Integrating a function over a square using polar coordinates

Question

Say we have a function $f(x,y)$ over the unit circle. To integrate with polar coordinates we replace the x and y in $f(x,y)$ with $r\cos\theta$ and $y\sin\theta$ to get $f(r,\theta)$ and we integrate $f(r,\theta)rdrd\theta$ for $r$ between $0$ and $1$ and $\theta$ between 0 and $2\pi$. What if we want to integrate over a square using polar coordinates. What must we do?

Answer 1

Hint:

Write the "equation of the square" in polar coordinates.

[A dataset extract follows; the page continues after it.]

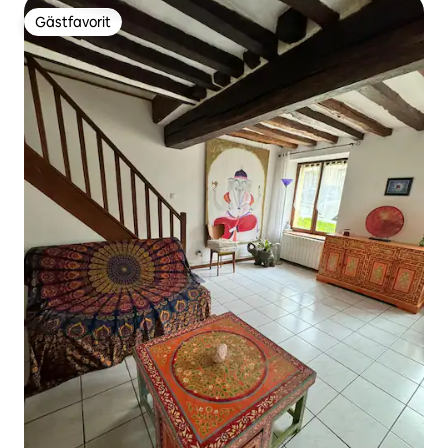
Gästfavorit
Gästfavorit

The domain is limited on the right by the inequation $$x=\rho\cos\theta\le c$$ and this holds for $$|\theta|\le\frac\pi2.$$

You can repeat the reasoning for the four sides.

Answer 2

For each of the four sides that make up the square, we will have $0 \le r \le p\sec(\theta-c)$, for suitable values of $p$ and $c$, and $\theta$ ranging suitably, as follows:

Notice how $r=\sec(\theta)$ is the equation of a straight line with perpendicular angle $0$ (vertical), one unit to the right of the origin, so $r = p\sec(\theta-c)$ is a line $p$ units away from the origin rotated (anti-clockwise) by $c$.

See Polar Coordinate function of a Straight Line

So for a square with corners $(\pm p,\pm p)$, its sides are the lines

$\displaystyle p\sec\left(\theta\right), p\sec\left(\theta-\frac{π}{2}\right), p\sec\left(\theta-π\right), p\sec\left(\theta-\frac{3π}{2}\right)$

with $\theta\in \{-\frac{π}{4},\frac{π}{4}\}, \{\frac{π}{4},\frac{3π}{4}\}, \{\frac{3π}{4},\frac{5π}{4}\}, \{\frac{5π}{4},\frac{7π}{4}\}$ respectively

So we will have the sum of $4$ double integrals, representing the four right triangles whose corners are a pair of adjacent corners of the square and its centre, which together form the square.

For $c\in\{0, \frac{\pi}{2}, \pi, \frac{3\pi}{2}\}$, we have

$\displaystyle \int_{c-\frac{π}{4}}^{c+\frac{π}{4}}\int_0^{p\sec(\theta-c)}f(r,\theta)r\,dr\,d\theta$